Assignment | The expected reply is all of the data, returned exactly.

Input data |
□ □ □ □ □
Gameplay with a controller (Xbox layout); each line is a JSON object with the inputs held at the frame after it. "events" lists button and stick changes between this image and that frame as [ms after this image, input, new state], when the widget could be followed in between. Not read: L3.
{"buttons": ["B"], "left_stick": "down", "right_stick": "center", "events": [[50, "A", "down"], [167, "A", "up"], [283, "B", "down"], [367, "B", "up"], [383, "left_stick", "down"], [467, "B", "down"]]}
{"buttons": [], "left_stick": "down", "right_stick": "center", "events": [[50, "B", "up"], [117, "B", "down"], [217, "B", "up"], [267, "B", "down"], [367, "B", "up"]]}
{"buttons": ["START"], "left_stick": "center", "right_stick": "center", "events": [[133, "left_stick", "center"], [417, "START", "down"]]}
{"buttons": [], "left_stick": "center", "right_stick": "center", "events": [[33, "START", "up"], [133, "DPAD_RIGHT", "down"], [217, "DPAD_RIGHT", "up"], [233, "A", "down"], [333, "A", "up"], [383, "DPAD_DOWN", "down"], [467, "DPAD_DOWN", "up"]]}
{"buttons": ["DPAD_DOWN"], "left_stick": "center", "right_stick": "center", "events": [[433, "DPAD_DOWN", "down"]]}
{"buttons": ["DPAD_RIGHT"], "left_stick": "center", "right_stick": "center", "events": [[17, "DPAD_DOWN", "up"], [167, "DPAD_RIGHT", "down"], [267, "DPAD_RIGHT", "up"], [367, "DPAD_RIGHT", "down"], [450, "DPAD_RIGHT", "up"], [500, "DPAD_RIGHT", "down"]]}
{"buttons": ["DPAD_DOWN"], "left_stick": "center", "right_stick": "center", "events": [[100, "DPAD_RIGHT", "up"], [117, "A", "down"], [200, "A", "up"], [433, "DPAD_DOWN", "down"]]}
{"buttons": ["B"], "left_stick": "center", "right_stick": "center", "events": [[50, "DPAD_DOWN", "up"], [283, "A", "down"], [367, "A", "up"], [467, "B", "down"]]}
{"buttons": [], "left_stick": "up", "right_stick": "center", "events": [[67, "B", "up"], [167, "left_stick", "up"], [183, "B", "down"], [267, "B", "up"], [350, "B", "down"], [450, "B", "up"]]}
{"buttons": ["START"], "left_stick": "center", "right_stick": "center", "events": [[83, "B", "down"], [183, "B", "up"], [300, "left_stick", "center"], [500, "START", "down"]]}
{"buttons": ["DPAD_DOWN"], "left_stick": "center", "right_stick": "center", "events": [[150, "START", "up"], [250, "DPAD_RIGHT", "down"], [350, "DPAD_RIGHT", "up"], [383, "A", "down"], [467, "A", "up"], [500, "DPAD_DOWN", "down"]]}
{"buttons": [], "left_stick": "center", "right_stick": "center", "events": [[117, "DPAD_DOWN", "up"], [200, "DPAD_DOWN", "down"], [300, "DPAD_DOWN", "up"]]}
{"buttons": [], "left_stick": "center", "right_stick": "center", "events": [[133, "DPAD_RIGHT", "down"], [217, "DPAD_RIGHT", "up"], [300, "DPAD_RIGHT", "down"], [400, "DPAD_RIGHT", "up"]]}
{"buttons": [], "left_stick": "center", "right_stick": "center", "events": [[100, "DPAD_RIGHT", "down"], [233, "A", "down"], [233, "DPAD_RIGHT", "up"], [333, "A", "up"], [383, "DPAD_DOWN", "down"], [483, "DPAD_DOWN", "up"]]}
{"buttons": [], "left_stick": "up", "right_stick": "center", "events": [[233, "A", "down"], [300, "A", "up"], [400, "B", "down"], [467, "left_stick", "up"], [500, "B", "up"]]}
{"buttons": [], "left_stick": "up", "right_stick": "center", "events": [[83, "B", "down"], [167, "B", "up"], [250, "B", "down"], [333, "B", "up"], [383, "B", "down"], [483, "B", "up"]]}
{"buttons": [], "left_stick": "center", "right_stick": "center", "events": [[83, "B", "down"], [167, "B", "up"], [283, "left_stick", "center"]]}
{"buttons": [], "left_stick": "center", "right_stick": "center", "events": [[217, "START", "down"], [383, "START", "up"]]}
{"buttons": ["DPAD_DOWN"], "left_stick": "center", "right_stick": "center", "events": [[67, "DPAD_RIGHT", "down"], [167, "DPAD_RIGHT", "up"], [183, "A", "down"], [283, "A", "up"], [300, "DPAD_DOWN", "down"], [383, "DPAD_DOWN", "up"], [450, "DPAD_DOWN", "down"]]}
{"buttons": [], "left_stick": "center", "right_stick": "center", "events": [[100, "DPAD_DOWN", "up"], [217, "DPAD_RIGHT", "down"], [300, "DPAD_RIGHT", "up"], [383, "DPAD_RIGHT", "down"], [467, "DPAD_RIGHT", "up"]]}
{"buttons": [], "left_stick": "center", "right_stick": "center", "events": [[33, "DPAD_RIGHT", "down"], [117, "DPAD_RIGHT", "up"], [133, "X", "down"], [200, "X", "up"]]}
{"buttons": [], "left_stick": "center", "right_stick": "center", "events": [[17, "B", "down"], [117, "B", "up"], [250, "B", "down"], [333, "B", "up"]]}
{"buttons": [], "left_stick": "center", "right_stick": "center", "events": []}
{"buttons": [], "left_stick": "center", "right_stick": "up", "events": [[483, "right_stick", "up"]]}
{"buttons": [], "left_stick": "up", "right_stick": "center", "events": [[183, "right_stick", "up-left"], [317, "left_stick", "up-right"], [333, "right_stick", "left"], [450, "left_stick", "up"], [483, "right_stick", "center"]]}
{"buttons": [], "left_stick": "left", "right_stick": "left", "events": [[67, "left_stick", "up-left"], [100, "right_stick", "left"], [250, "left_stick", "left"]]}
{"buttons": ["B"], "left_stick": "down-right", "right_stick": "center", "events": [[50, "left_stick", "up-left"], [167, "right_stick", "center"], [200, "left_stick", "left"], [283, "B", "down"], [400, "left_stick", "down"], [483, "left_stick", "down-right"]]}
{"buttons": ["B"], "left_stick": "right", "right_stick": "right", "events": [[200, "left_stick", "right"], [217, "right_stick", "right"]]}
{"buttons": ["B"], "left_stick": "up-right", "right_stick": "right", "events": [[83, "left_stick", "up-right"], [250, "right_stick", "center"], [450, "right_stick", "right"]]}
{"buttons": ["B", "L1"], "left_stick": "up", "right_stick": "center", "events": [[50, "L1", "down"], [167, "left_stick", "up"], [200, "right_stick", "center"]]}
□ □ □ □ □
Response |
Gameplay with a controller (Xbox layout); each line is a JSON object with the inputs held at the frame after it. "events" lists button and stick changes between this image and that frame as [ms after this image, input, new state], when the widget could be followed in between. Not read: L3.
{"buttons": ["B"], "left_stick": "down", "right_stick": "center", "events": [[50, "A", "down"], [167, "A", "up"], [283, "B", "down"], [367, "B", "up"], [383, "left_stick", "down"], [467, "B", "down"]]}
{"buttons": [], "left_stick": "down", "right_stick": "center", "events": [[50, "B", "up"], [117, "B", "down"], [217, "B", "up"], [267, "B", "down"], [367, "B", "up"]]}
{"buttons": ["START"], "left_stick": "center", "right_stick": "center", "events": [[133, "left_stick", "center"], [417, "START", "down"]]}
{"buttons": [], "left_stick": "center", "right_stick": "center", "events": [[33, "START", "up"], [133, "DPAD_RIGHT", "down"], [217, "DPAD_RIGHT", "up"], [233, "A", "down"], [333, "A", "up"], [383, "DPAD_DOWN", "down"], [467, "DPAD_DOWN", "up"]]}
{"buttons": ["DPAD_DOWN"], "left_stick": "center", "right_stick": "center", "events": [[433, "DPAD_DOWN", "down"]]}
{"buttons": ["DPAD_RIGHT"], "left_stick": "center", "right_stick": "center", "events": [[17, "DPAD_DOWN", "up"], [167, "DPAD_RIGHT", "down"], [267, "DPAD_RIGHT", "up"], [367, "DPAD_RIGHT", "down"], [450, "DPAD_RIGHT", "up"], [500, "DPAD_RIGHT", "down"]]}
{"buttons": ["DPAD_DOWN"], "left_stick": "center", "right_stick": "center", "events": [[100, "DPAD_RIGHT", "up"], [117, "A", "down"], [200, "A", "up"], [433, "DPAD_DOWN", "down"]]}
{"buttons": ["B"], "left_stick": "center", "right_stick": "center", "events": [[50, "DPAD_DOWN", "up"], [283, "A", "down"], [367, "A", "up"], [467, "B", "down"]]}
{"buttons": [], "left_stick": "up", "right_stick": "center", "events": [[67, "B", "up"], [167, "left_stick", "up"], [183, "B", "down"], [267, "B", "up"], [350, "B", "down"], [450, "B", "up"]]}
{"buttons": ["START"], "left_stick": "center", "right_stick": "center", "events": [[83, "B", "down"], [183, "B", "up"], [300, "left_stick", "center"], [500, "START", "down"]]}
{"buttons": ["DPAD_DOWN"], "left_stick": "center", "right_stick": "center", "events": [[150, "START", "up"], [250, "DPAD_RIGHT", "down"], [350, "DPAD_RIGHT", "up"], [383, "A", "down"], [467, "A", "up"], [500, "DPAD_DOWN", "down"]]}
{"buttons": [], "left_stick": "center", "right_stick": "center", "events": [[117, "DPAD_DOWN", "up"], [200, "DPAD_DOWN", "down"], [300, "DPAD_DOWN", "up"]]}
{"buttons": [], "left_stick": "center", "right_stick": "center", "events": [[133, "DPAD_RIGHT", "down"], [217, "DPAD_RIGHT", "up"], [300, "DPAD_RIGHT", "down"], [400, "DPAD_RIGHT", "up"]]}
{"buttons": [], "left_stick": "center", "right_stick": "center", "events": [[100, "DPAD_RIGHT", "down"], [233, "A", "down"], [233, "DPAD_RIGHT", "up"], [333, "A", "up"], [383, "DPAD_DOWN", "down"], [483, "DPAD_DOWN", "up"]]}
{"buttons": [], "left_stick": "up", "right_stick": "center", "events": [[233, "A", "down"], [300, "A", "up"], [400, "B", "down"], [467, "left_stick", "up"], [500, "B", "up"]]}
{"buttons": [], "left_stick": "up", "right_stick": "center", "events": [[83, "B", "down"], [167, "B", "up"], [250, "B", "down"], [333, "B", "up"], [383, "B", "down"], [483, "B", "up"]]}
{"buttons": [], "left_stick": "center", "right_stick": "center", "events": [[83, "B", "down"], [167, "B", "up"], [283, "left_stick", "center"]]}
{"buttons": [], "left_stick": "center", "right_stick": "center", "events": [[217, "START", "down"], [383, "START", "up"]]}
{"buttons": ["DPAD_DOWN"], "left_stick": "center", "right_stick": "center", "events": [[67, "DPAD_RIGHT", "down"], [167, "DPAD_RIGHT", "up"], [183, "A", "down"], [283, "A", "up"], [300, "DPAD_DOWN", "down"], [383, "DPAD_DOWN", "up"], [450, "DPAD_DOWN", "down"]]}
{"buttons": [], "left_stick": "center", "right_stick": "center", "events": [[100, "DPAD_DOWN", "up"], [217, "DPAD_RIGHT", "down"], [300, "DPAD_RIGHT", "up"], [383, "DPAD_RIGHT", "down"], [467, "DPAD_RIGHT", "up"]]}
{"buttons": [], "left_stick": "center", "right_stick": "center", "events": [[33, "DPAD_RIGHT", "down"], [117, "DPAD_RIGHT", "up"], [133, "X", "down"], [200, "X", "up"]]}
{"buttons": [], "left_stick": "center", "right_stick": "center", "events": [[17, "B", "down"], [117, "B", "up"], [250, "B", "down"], [333, "B", "up"]]}
{"buttons": [], "left_stick": "center", "right_stick": "center", "events": []}
{"buttons": [], "left_stick": "center", "right_stick": "up", "events": [[483, "right_stick", "up"]]}
{"buttons": [], "left_stick": "up", "right_stick": "center", "events": [[183, "right_stick", "up-left"], [317, "left_stick", "up-right"], [333, "right_stick", "left"], [450, "left_stick", "up"], [483, "right_stick", "center"]]}
{"buttons": [], "left_stick": "left", "right_stick": "left", "events": [[67, "left_stick", "up-left"], [100, "right_stick", "left"], [250, "left_stick", "left"]]}
{"buttons": ["B"], "left_stick": "down-right", "right_stick": "center", "events": [[50, "left_stick", "up-left"], [167, "right_stick", "center"], [200, "left_stick", "left"], [283, "B", "down"], [400, "left_stick", "down"], [483, "left_stick", "down-right"]]}
{"buttons": ["B"], "left_stick": "right", "right_stick": "right", "events": [[200, "left_stick", "right"], [217, "right_stick", "right"]]}
{"buttons": ["B"], "left_stick": "up-right", "right_stick": "right", "events": [[83, "left_stick", "up-right"], [250, "right_stick", "center"], [450, "right_stick", "right"]]}
{"buttons": ["B", "L1"], "left_stick": "up", "right_stick": "center", "events": [[50, "L1", "down"], [167, "left_stick", "up"], [200, "right_stick", "center"]]}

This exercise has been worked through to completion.